### [Task statement]
List every line in the data below that contains the word "Priority", reproducing each such line in full.

--- START ---

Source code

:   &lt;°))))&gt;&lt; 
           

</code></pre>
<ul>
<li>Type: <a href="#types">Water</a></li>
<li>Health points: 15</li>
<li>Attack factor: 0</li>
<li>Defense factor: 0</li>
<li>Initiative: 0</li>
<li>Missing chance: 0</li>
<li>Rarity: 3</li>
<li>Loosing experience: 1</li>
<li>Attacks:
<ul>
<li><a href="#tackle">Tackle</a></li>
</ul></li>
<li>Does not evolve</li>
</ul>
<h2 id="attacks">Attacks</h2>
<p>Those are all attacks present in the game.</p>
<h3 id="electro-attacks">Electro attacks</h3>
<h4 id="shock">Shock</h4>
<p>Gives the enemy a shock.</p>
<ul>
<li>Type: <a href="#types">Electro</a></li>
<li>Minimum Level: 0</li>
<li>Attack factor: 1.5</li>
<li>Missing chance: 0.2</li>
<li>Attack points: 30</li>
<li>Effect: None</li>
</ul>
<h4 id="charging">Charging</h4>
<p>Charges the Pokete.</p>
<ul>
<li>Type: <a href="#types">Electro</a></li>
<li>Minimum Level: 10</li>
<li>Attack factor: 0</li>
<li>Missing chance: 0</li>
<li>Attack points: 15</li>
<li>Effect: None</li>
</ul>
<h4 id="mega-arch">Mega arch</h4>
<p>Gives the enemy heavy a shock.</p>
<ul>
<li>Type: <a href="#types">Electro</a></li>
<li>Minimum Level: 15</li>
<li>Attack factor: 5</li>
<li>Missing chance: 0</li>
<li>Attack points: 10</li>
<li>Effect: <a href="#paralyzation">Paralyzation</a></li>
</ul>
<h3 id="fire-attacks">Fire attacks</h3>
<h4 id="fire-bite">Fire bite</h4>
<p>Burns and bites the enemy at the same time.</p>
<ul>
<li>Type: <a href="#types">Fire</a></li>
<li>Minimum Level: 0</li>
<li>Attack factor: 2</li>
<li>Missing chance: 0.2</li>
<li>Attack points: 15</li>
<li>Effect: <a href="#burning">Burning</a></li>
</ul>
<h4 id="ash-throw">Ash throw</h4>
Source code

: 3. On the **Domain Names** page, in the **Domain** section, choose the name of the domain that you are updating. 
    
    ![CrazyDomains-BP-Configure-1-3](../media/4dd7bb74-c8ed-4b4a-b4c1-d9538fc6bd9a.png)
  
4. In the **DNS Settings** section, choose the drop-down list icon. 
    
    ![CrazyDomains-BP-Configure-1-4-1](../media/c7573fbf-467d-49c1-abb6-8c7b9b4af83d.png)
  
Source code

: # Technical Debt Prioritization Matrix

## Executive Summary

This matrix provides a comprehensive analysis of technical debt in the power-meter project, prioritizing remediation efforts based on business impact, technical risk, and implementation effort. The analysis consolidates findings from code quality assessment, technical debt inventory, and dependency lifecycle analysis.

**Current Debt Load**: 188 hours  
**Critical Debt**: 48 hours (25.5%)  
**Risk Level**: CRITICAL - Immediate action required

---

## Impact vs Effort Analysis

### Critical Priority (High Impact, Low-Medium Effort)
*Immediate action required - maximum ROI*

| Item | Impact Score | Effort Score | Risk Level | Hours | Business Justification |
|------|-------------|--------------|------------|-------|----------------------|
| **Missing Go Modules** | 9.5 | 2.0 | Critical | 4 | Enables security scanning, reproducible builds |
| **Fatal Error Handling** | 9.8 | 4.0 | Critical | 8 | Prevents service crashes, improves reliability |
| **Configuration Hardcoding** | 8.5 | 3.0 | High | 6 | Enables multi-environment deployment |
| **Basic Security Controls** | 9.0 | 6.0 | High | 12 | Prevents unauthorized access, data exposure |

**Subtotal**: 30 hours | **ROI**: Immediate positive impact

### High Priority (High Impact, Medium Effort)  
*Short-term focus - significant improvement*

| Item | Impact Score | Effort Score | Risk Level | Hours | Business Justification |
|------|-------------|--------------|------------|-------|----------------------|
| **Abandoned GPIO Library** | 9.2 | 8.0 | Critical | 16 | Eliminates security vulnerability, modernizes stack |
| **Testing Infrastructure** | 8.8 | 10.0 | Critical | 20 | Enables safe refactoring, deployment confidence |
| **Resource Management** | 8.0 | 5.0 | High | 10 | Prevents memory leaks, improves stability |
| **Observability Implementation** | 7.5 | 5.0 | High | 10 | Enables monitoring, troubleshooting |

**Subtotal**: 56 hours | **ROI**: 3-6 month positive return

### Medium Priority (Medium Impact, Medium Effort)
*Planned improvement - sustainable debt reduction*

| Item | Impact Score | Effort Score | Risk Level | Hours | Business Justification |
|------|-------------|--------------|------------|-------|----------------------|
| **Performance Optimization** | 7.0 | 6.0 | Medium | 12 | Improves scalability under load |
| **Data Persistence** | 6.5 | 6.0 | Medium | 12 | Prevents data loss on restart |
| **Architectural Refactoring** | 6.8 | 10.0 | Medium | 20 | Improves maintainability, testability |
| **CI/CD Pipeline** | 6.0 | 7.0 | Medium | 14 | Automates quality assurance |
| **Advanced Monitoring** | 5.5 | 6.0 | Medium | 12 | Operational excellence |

--- END ---

### [Result of the task]
### Critical Priority (High Impact, Low-Medium Effort)
### High Priority (High Impact, Medium Effort)  
### Medium Priority (Medium Impact, Medium Effort)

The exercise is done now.